THINGS TO DO:
- a) In the passage on limitations and creativity, what does the ball in the Destination ImagiNation logo stand for?
- b) Translate this sentence from the passage on limitations and creativity into Spanish: "The box represents the framework (with limitations), and the ball represents the team’s growth as it bounces out of the box."
- c) Pick up the passage on limitations and creativity after its final sentence and carry it further.

In psychological terms, limitations create a state of “dynamic tension,” or a condition in which what we already know is mismatched with what is new. In Destination ImagiNation, the rules and/or restrictions push at the boundaries of our comfort zone, leading us into a “groan zone” that can make us anxious and uncomfortable, and sometimes disappointed. However, when we are willing to take a few risks, resist the temptation to drop the challenge, ignore the rules, or look for the easiest (and probably least unique!) solution, we emerge into a “growth zone” with new feelings of mastery, accomplishment and familiarity. And then the cycle begins again with something else that is new. This is what experiential learning is all about, and it is the foundation of the Destination ImagiNation program. It is no accident that the logo for the program is a box and a ball! The box represents the framework (with limitations), and the ball represents the team’s growth as it bounces out of the box. Of course, there’s always another box around the corner!

You often hear famous writers speak of the anguish that accompanies the act of producing a novel, a poem, a play or some form of writing. The limitations of their “box” can involve genre, time, place, point of view, characterization, plot, speech patterns, story length . . . and the list continues. What they are really dealing with is the proverbial groan zone that accompanies the process of creativity. “The only way to produce excellent writing,” says story analyst and writer Staton Robin (“How to get past Writer’s Block,” The Writer, April 2008), “is to work through story problems methodically, and know which ideas ought to be discarded and which can be improved.” Robin points out that writing, essentially, is problem-solving. When the writer works through these issues, creativity emerges and mastery of the subject matter ensues.

An engineer or artist, on the surface, appear to be dealing with different types of creativity. But in both cases, these individuals need to know the properties of the materials they are dealing with–and their limitations–before they can develop something new. Sometimes these limitations are self-imposed, and sometimes they come from outside sources, but in either case, the result is something new that would not have existed without the limitations. Necessity truly is the mother of invention!

PROVIDED RECORDS:

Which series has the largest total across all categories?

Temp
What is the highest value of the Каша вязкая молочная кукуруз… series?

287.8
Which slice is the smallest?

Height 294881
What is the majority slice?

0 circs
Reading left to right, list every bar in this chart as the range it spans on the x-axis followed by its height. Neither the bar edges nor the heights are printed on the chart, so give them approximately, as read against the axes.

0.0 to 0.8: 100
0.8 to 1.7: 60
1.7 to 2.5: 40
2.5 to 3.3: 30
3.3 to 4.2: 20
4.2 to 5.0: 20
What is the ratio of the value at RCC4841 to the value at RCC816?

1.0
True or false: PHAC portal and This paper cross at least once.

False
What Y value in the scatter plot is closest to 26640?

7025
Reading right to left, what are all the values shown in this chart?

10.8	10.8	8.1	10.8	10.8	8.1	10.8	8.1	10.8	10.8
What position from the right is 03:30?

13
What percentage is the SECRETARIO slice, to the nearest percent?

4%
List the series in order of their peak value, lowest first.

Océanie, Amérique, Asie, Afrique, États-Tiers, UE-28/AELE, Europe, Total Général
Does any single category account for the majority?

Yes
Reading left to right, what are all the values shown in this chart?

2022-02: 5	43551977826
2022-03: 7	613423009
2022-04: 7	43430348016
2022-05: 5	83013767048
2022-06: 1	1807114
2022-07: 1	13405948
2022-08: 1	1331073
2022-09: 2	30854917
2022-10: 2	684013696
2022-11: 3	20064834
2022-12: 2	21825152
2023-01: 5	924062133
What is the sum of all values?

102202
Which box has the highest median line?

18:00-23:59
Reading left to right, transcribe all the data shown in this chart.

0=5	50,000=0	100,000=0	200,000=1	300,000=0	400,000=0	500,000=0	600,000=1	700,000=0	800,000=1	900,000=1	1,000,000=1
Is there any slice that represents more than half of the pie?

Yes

YOUR RESPONSES:
- a) The team's growth as it bounces out of the box.

- b) La caja representa el marco (con limitaciones), y la pelota representa el crecimiento del equipo a medida que rebota fuera de la caja.

- c)
As I think about the handmade goods I am now selling, these same creativity principles apply. When I first considered selling the items I made, I considered the range of skills I already had, as well as the published patterns to which I could apply them. Obviously, this was my comfort zone, and it would be easiest to simply produce items from these patterns. But I really wanted to challenge myself, so I set up a prevailing limitation: I would use only my own patterns. Of course, that meant I would have to develop them! This, then, became my groan zone, where I definitely felt anxious about my ability to develop my own patterns, and where I feared that what I produced would not appeal. I started with what was familiar to me: crocheted scarves and hair scrunchies. But as time continues, I am developing patterns for felted bags, needle books, flower brooches and Artist Trading Card organizers (“Treasure Books”). Before I began selling via the Web, I was comfortable with using the Web in general, but knew next to nothing about Web marketing, little about photography beyond the automatic settings on my camera, and had no idea how to price handmade goods. But you have to bounce “out of the box” sometime! I am gradually becoming more comfortable with these new challenges. You could say I’m dwelling somewhere in that growth zone, unconsciously looking for the next box around the corner.

In the end, I think, limitations are a good thing . . . perhaps even necessary to developing creativity. So, bring on those boxes!